---------- PROVIDED RECORDS

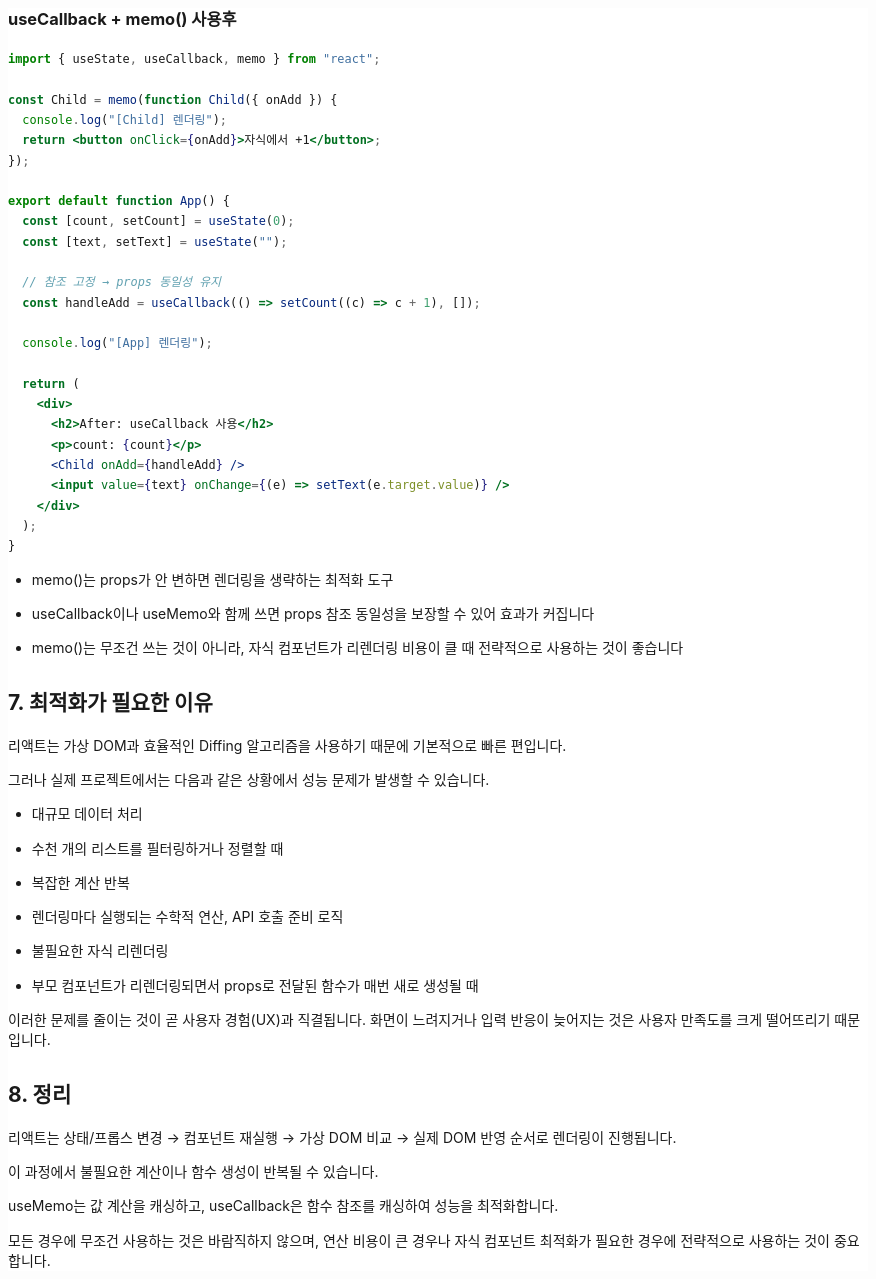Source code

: ### useCallback + memo() 사용후

```jsx
import { useState, useCallback, memo } from "react";

const Child = memo(function Child({ onAdd }) {
  console.log("[Child] 렌더링");
  return <button onClick={onAdd}>자식에서 +1</button>;
});

export default function App() {
  const [count, setCount] = useState(0);
  const [text, setText] = useState("");

  // 참조 고정 → props 동일성 유지
  const handleAdd = useCallback(() => setCount((c) => c + 1), []);

  console.log("[App] 렌더링");

  return (
    <div>
      <h2>After: useCallback 사용</h2>
      <p>count: {count}</p>
      <Child onAdd={handleAdd} />
      <input value={text} onChange={(e) => setText(e.target.value)} />
    </div>
  );
}
```

- memo()는 props가 안 변하면 렌더링을 생략하는 최적화 도구

- useCallback이나 useMemo와 함께 쓰면 props 참조 동일성을 보장할 수 있어 효과가 커집니다

- memo()는 무조건 쓰는 것이 아니라, 자식 컴포넌트가 리렌더링 비용이 클 때 전략적으로 사용하는 것이 좋습니다

## 7. 최적화가 필요한 이유

리액트는 가상 DOM과 효율적인 Diffing 알고리즘을 사용하기 때문에 기본적으로 빠른 편입니다.

그러나 실제 프로젝트에서는 다음과 같은 상황에서 성능 문제가 발생할 수 있습니다.

- 대규모 데이터 처리

- 수천 개의 리스트를 필터링하거나 정렬할 때

- 복잡한 계산 반복

- 렌더링마다 실행되는 수학적 연산, API 호출 준비 로직

- 불필요한 자식 리렌더링

- 부모 컴포넌트가 리렌더링되면서 props로 전달된 함수가 매번 새로 생성될 때

이러한 문제를 줄이는 것이 곧 사용자 경험(UX)과 직결됩니다.
화면이 느려지거나 입력 반응이 늦어지는 것은 사용자 만족도를 크게 떨어뜨리기 때문입니다.

## 8. 정리

리액트는 상태/프롭스 변경 → 컴포넌트 재실행 → 가상 DOM 비교 → 실제 DOM 반영 순서로 렌더링이 진행됩니다.

이 과정에서 불필요한 계산이나 함수 생성이 반복될 수 있습니다.

useMemo는 값 계산을 캐싱하고, useCallback은 함수 참조를 캐싱하여 성능을 최적화합니다.

모든 경우에 무조건 사용하는 것은 바람직하지 않으며, 연산 비용이 큰 경우나 자식 컴포넌트 최적화가 필요한 경우에 전략적으로 사용하는 것이 중요합니다.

--------------------

◆ **YOUR ASSIGNMENT**
Wherever a line above contains "console", copy that line.

◆ **RESPONSE BOX**
  console.log("[Child] 렌더링");
  console.log("[App] 렌더링");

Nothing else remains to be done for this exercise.